Dear Woody, Mark and Kevin, Many thanks for your contributions to this discussion. However, it seems it has now strayed quite far from the original question into a more detailed debate over epidemiological methodology and terms. Can I suggest that either the discussion is opened to all in a new thread or that you take any further discussion offline. Perhaps if you come to an agreed position you could then post a summary final response on en-net. If there are specific detailed issues to be raised concerning the SMART methodology, it might be preferable to post these on the SMART methodology website where a direct response can be provided by the SMART team. Many thanks, Tamsin

Tamsin Walters

Forum Moderator

Answered:

11 years ago

I do not understand or agree with this position. Have you visited the SMART methodology website? The last message was posted 13 months ago. There seems to be no way to login. I can register but the site does not accept logins (this is a common experience). The site appears to be broken and moribund. There are more SMART related posts on this forum than on the SMART forum. I'm afraid (actually a little proud) that EN-NET is now the only game in town. I would like more people to enter into the discussion. They are free to do that if they want to. If they do not want to then neither you nor I should worry too much about that. This discussion IS open to all. I guess that with 202 views in three weeks that this thread is of interest to at least a few people. That indicates to me that the discussion is being followed and argues against a premature termination of the discussion. I am happy for you to move this discussion to a new thread on the EN-NET 'Assessment' forum but I think you should let it run its course. No-one is being forced to follow the discussion. If we are talking among ourselves then what harm is there in that? I think methodological and practical issues have been revealed in SMART and that these need to aired and resolved. If not here then where? Certainly not the SMART website which despite being moribund is not "neutral territory". I am one amongst many. We might ask our colleagues if they would like us to get over ourselves and shut up. BTW ... I am still pleased and proud to be called a geek even though I suspect is was meant as an insult.

Anonymous

Answered:

11 years ago

Just a reminder that the original question was on the ENA for SMART formula for calculating sample size, and the contributor was satisfied with the feedback. After this, there was a contribution from the SMART team on "fixed household" vs "quota method" as they are referred to in SMART surveys. This became the subject of a prolonged debate, which I have to say was becoming a little difficult to follow. I guess the decision we have to make is whether to accept guidance given through SMART (which we should if we are doing SMART surveys) in deciding whether to apply "fixed household" or "quota" for determining how to complete the required sample. Other than this, I am sure those with specific technical interest beyond this may actually communicate offline.This, of course, is just my opinion.

Anonymous

Answered:

11 years ago

OK. I'll shut up.

Anonymous

Answered:

11 years ago

Sorry for the delay in getting back on this. I have had limited access to internet this week. I would just like to clarify that it is not our intention to stifle debate or suppress valid concerns, but it seems that the issues raised are unlikely to get resolved on en-net, especially without input from the SMART designers/epidemiologists.
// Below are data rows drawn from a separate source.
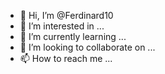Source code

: - 👋 Hi, I’m @Ferdinard10
- 👀 I’m interested in ...
- 🌱 I’m currently learning ...
- 💞️ I’m looking to collaborate on ...
- 📫 How to reach me ...

<!---
Ferdinard10/Ferdinard10 is a ✨ special ✨ repository because its `README.md` (this file) appears on your GitHub profile.
You can click the Preview linkú to take a look at your changes.
--->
If others have significant issues with the methodology, perhaps the way forward is for the expert epidemiologists to set up a consultation and review the SMART methodology? In the meantime, we will endeavour to alert the SMART team to these concerns and find out about the status of the SMART website and discussion forum. Thanks again to everyone for their contributions above.

Tamsin Walters

Forum Moderator

Answered:

11 years ago